Some of these offsets are of dubious quality. E.g., I think some of these offsets are from _not_ doing something that you might have otherwise done, but maybe you wouldn't have done that thing regardless.

colechristensen 3 days ago | parent | next [-]

Some of those "avoided" things can be as dumb as having a parcel of forested land that you didn't chop down. Those trees were already there and claims that they might not have otherwise been without a little credit money are questionable.

simianwords 3 days ago | parent | prev [-]

Interesting. Maybe the offset should be the expected value of co2 that would not be emitted after accounting for probability.

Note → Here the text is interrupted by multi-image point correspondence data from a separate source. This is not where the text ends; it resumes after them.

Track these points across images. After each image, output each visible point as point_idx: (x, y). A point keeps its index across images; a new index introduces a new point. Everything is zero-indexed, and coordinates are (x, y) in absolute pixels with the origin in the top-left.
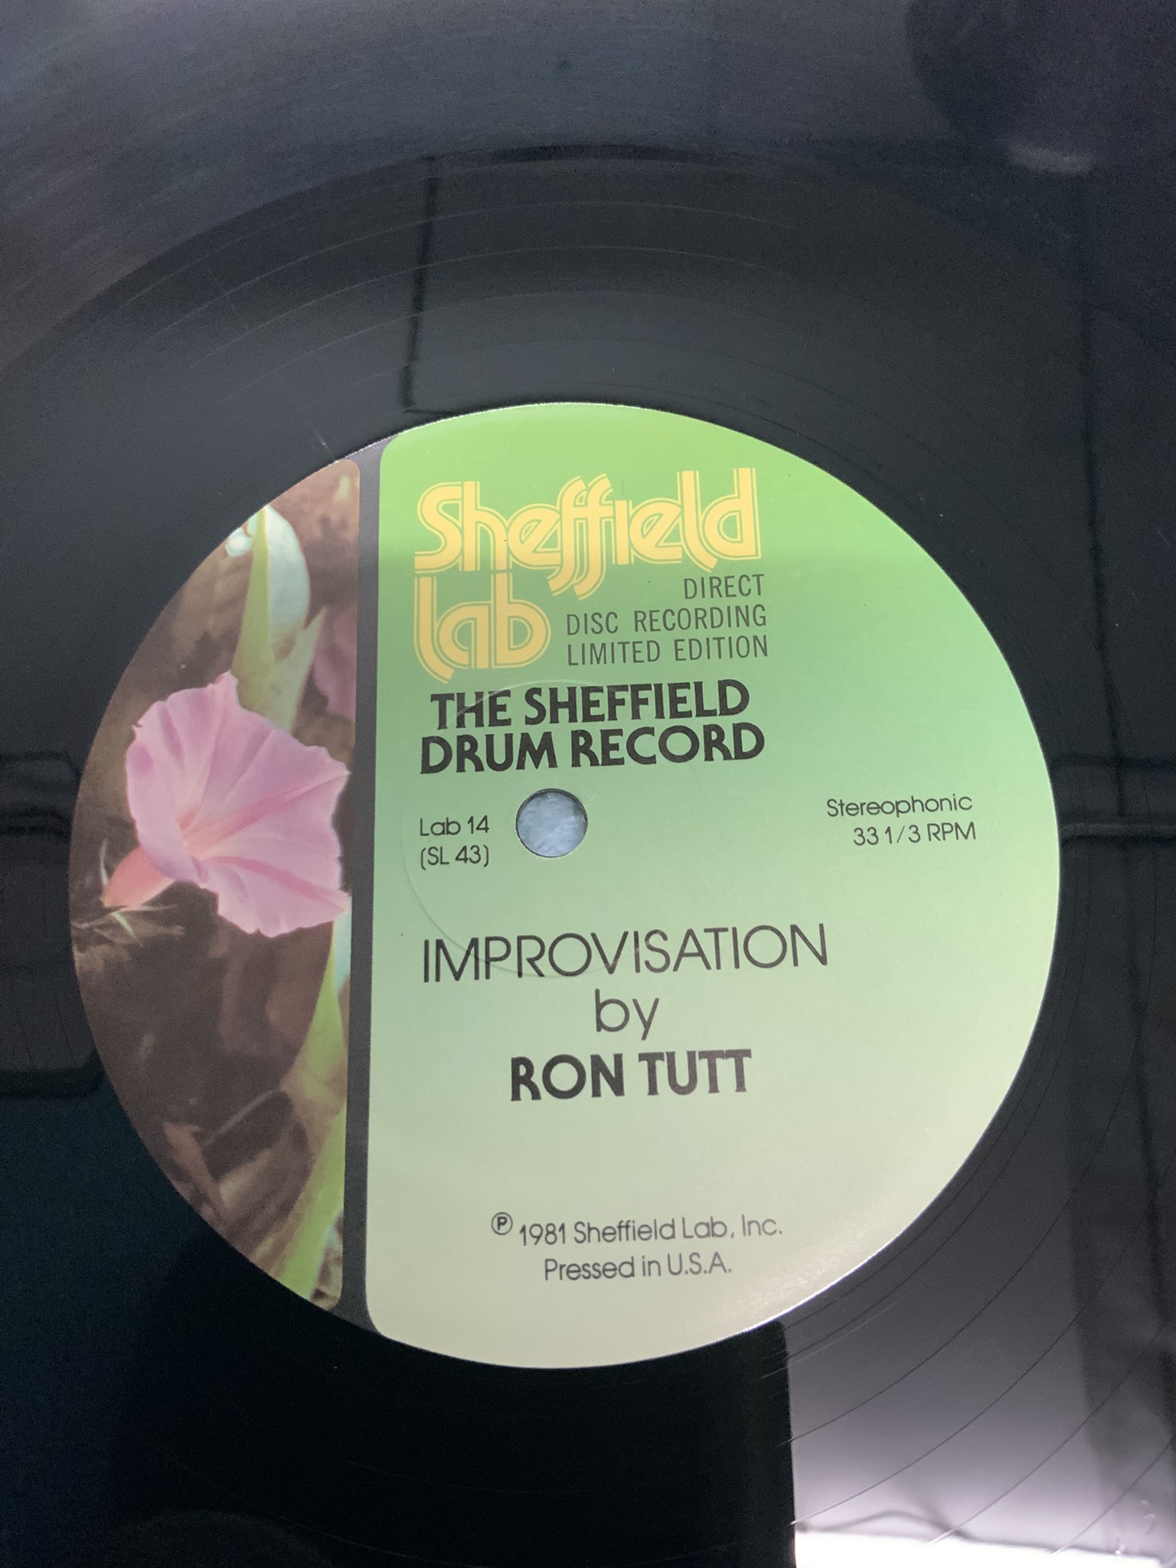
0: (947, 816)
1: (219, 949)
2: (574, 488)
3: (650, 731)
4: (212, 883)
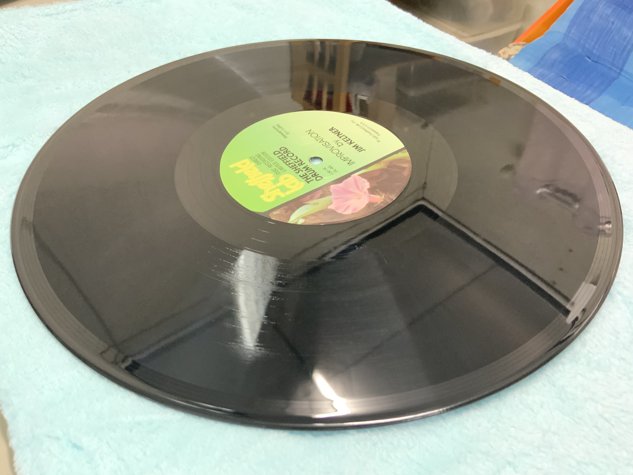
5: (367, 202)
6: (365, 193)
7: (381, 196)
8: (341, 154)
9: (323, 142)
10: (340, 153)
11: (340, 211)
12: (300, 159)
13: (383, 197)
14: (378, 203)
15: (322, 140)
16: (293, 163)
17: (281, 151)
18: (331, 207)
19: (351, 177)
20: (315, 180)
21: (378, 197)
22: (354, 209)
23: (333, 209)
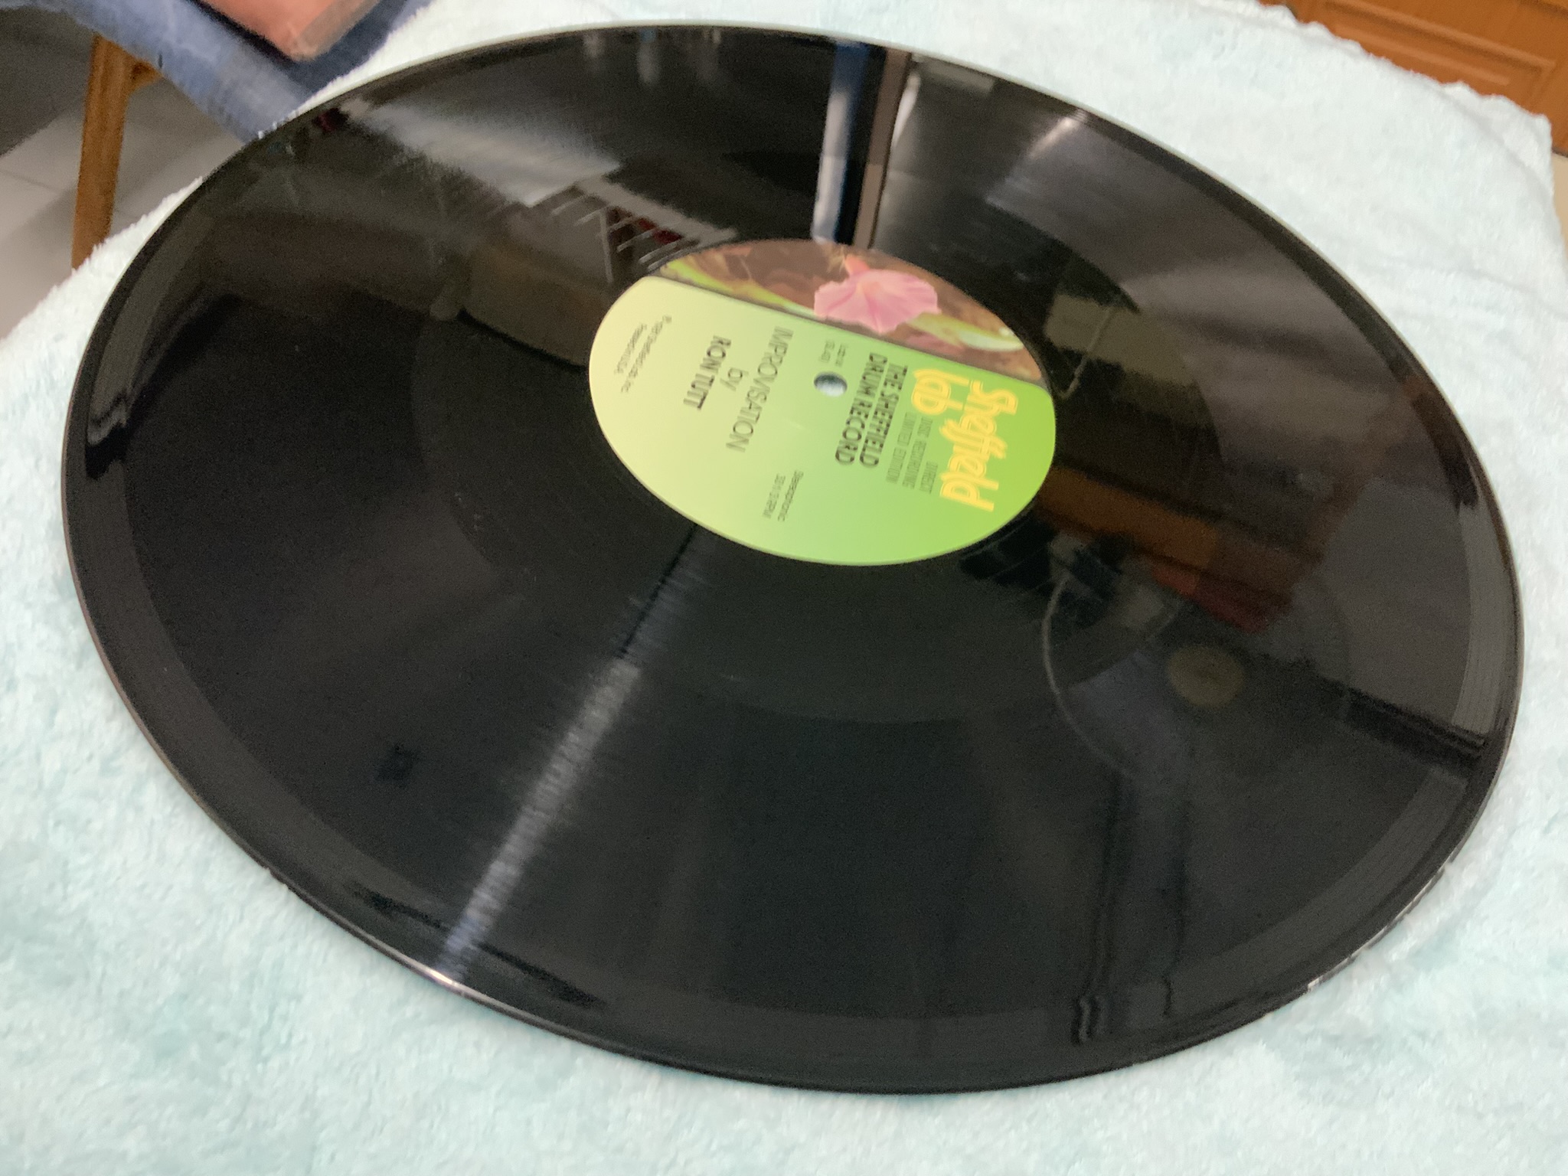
0: (778, 509)
1: (816, 278)
2: (1002, 444)
3: (863, 426)
4: (845, 284)
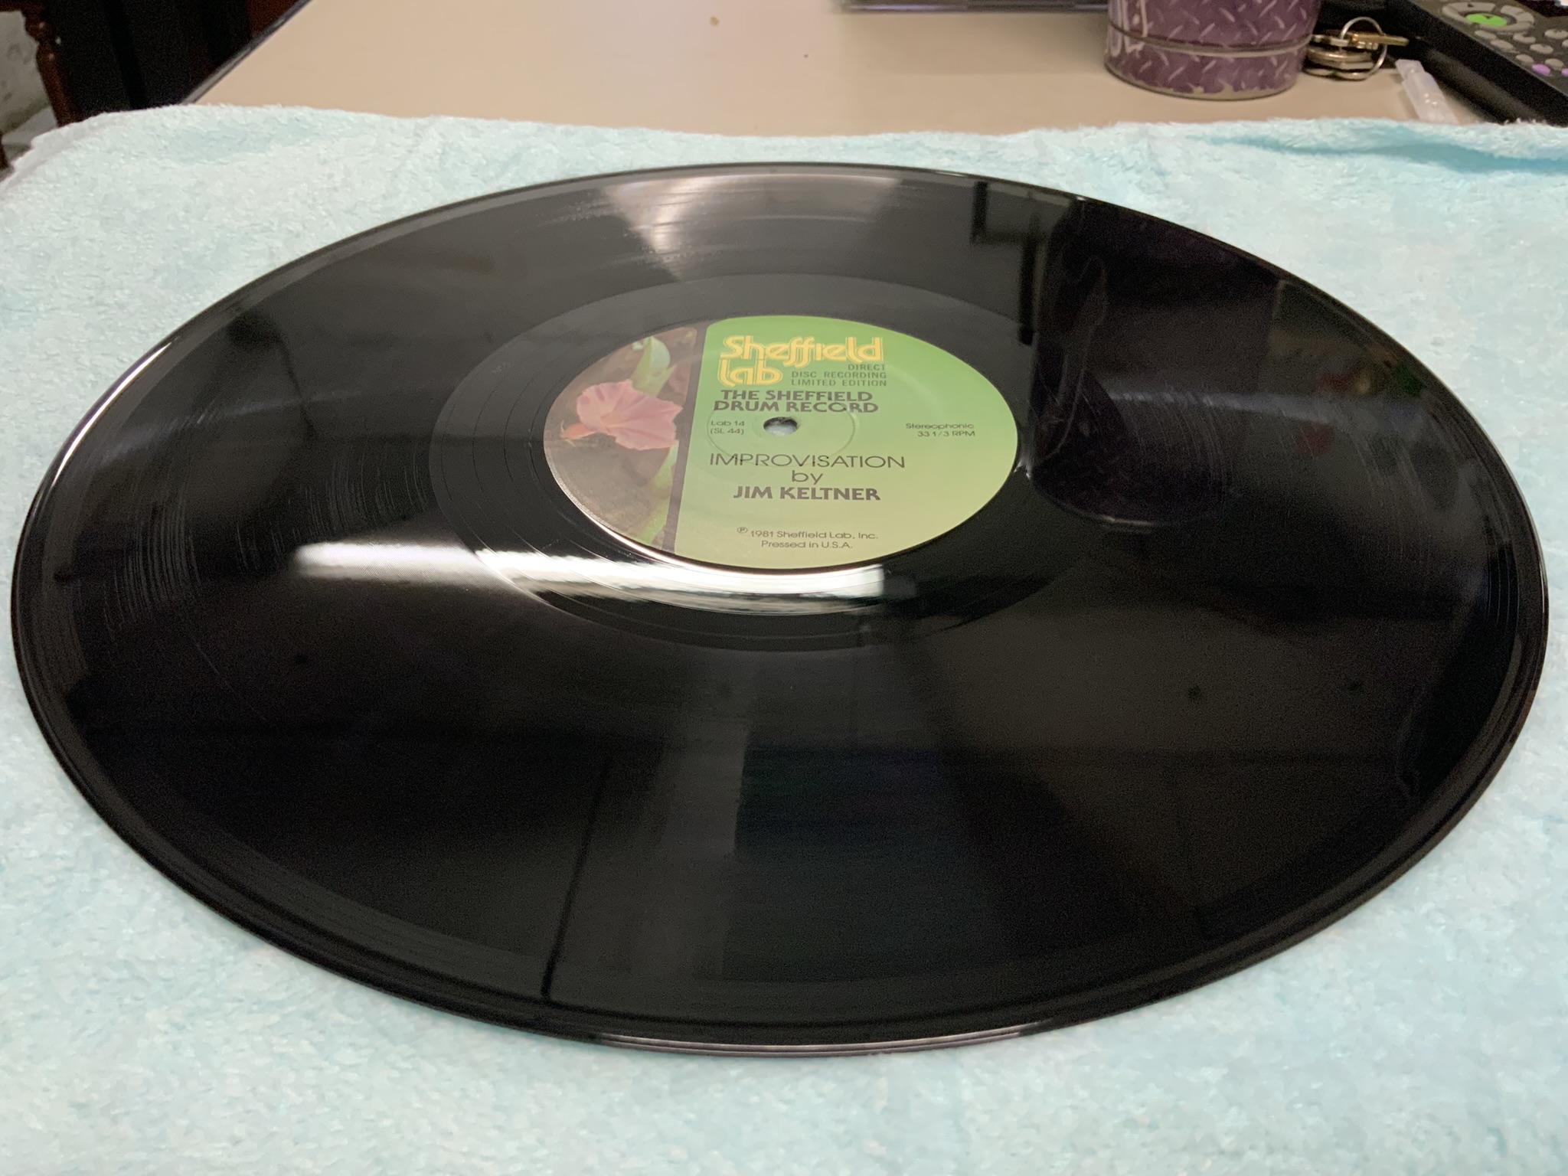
5: (582, 418)
6: (608, 430)
7: (574, 441)
8: (763, 461)
9: (835, 462)
10: (769, 462)
11: (604, 387)
12: (810, 411)
13: (567, 440)
14: (565, 429)
15: (844, 462)
16: (807, 398)
17: (866, 406)
18: (626, 384)
19: (677, 437)
20: (722, 399)
21: (579, 437)
22: (586, 401)
23: (620, 383)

It doesn’t seem like a scam fundamentally.

notatoad 3 days ago | parent [-]

i think that's exactly it, it's not fundamentally a scam, but it's not as simple as 1:1 "5g in, 5g out" because there's always some formula to calculate how much carbon has been "saved" by the company selling the offsets taking whatever actions they are taking. which gives the companies selling offsets a financial motive to maximize that calculation, and in some cases does lead to outright scams.

the classic example is landowners selling offsets for the mature forests on their land - that's good! and incentivising the preservation of forests is good! but that forest already existed, and has existed for hundreds of years, so does it really make sense that some company can count it against their carbon emissions and claim to be "net zero" just because they paid a landowner to not cut it down?

it makes the whole concept of offsets less of an overall pure good than emitters simply not emitting carbon in the first place, because that is actually a very simple and clear calculation.